**The task:**
The reply should reproduce every line of the data below word for word, minus any images.

**Collected data:**

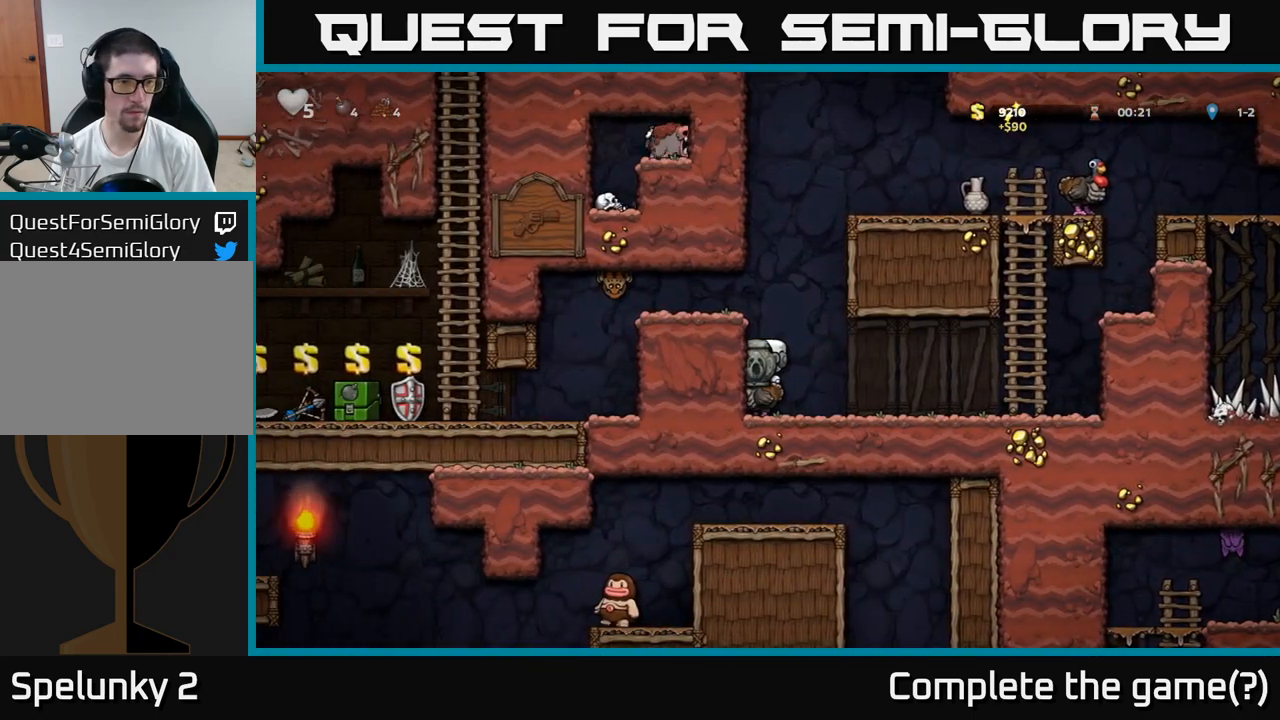
{"buttons": [], "left_stick": "right"}
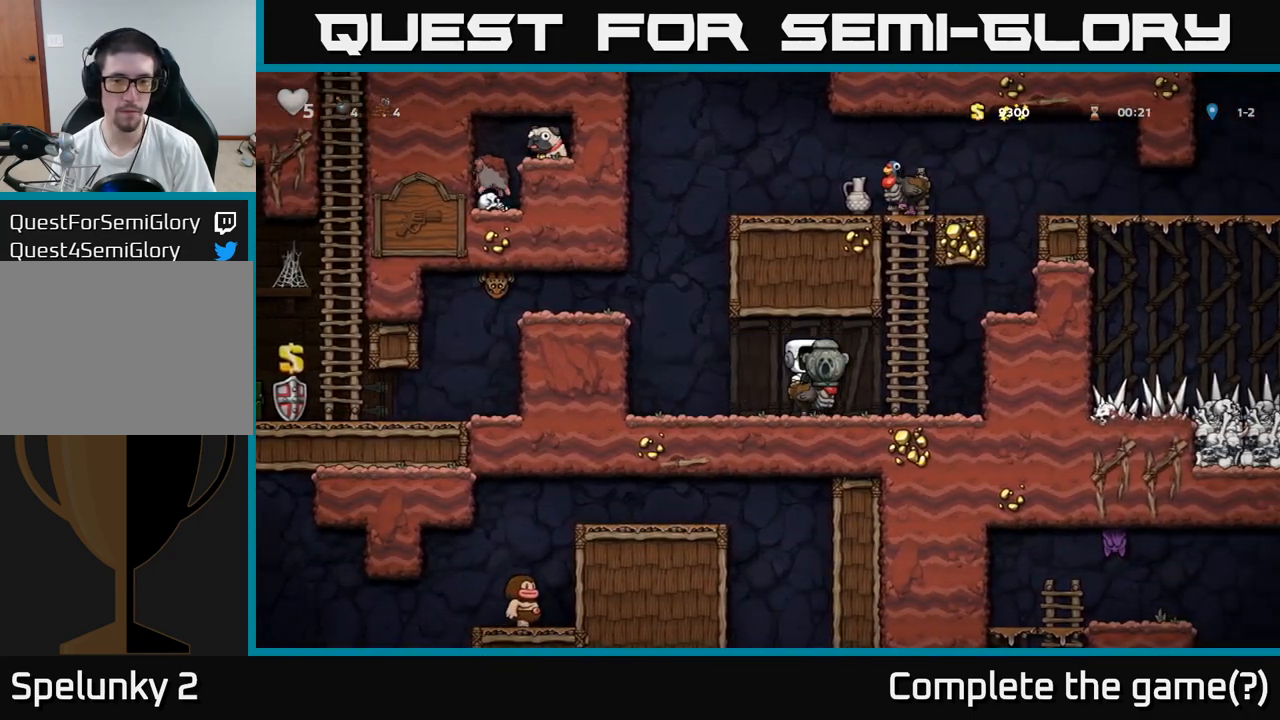
{"buttons": [], "left_stick": "down", "events": [[150, "left_stick", "down-left"], [467, "left_stick", "down"]]}
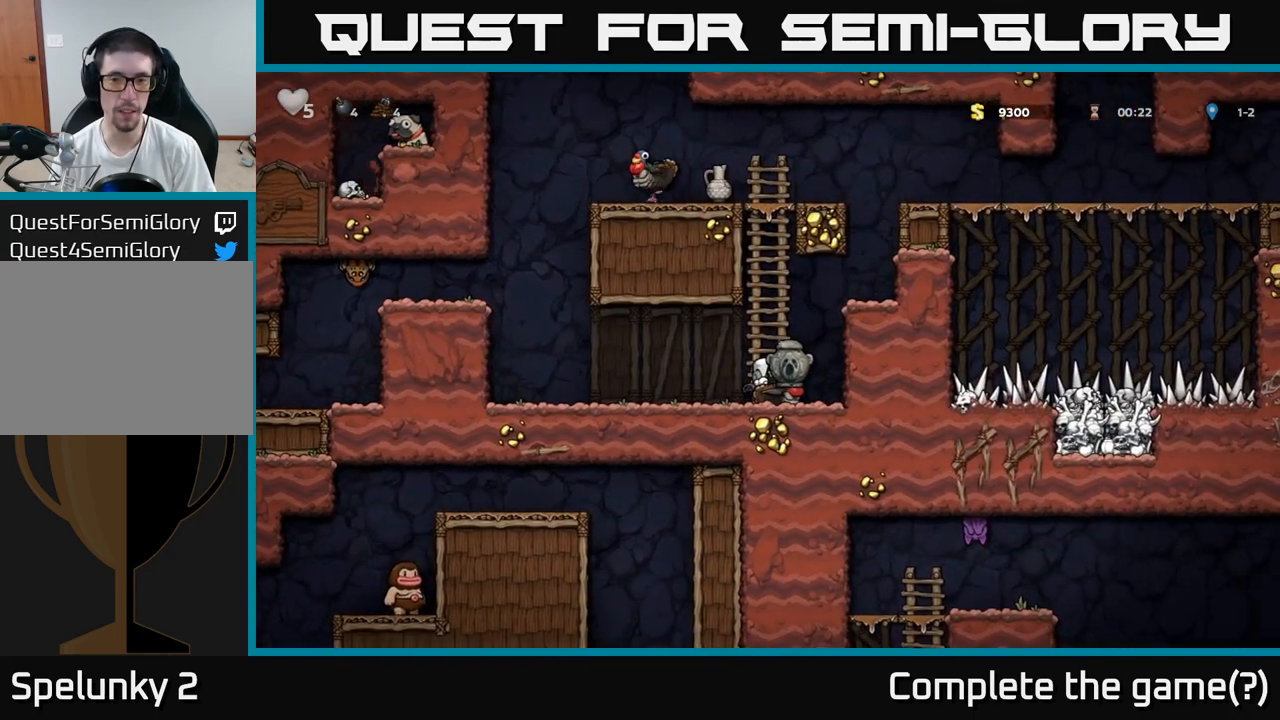
{"buttons": ["X"], "left_stick": "down-left", "events": [[83, "A", "down"], [233, "A", "up"], [383, "left_stick", "down-left"], [433, "X", "down"]]}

**Result of the task:**
{"buttons": [], "left_stick": "right"}
{"buttons": [], "left_stick": "down", "events": [[150, "left_stick", "down-left"], [467, "left_stick", "down"]]}
{"buttons": ["X"], "left_stick": "down-left", "events": [[83, "A", "down"], [233, "A", "up"], [383, "left_stick", "down-left"], [433, "X", "down"]]}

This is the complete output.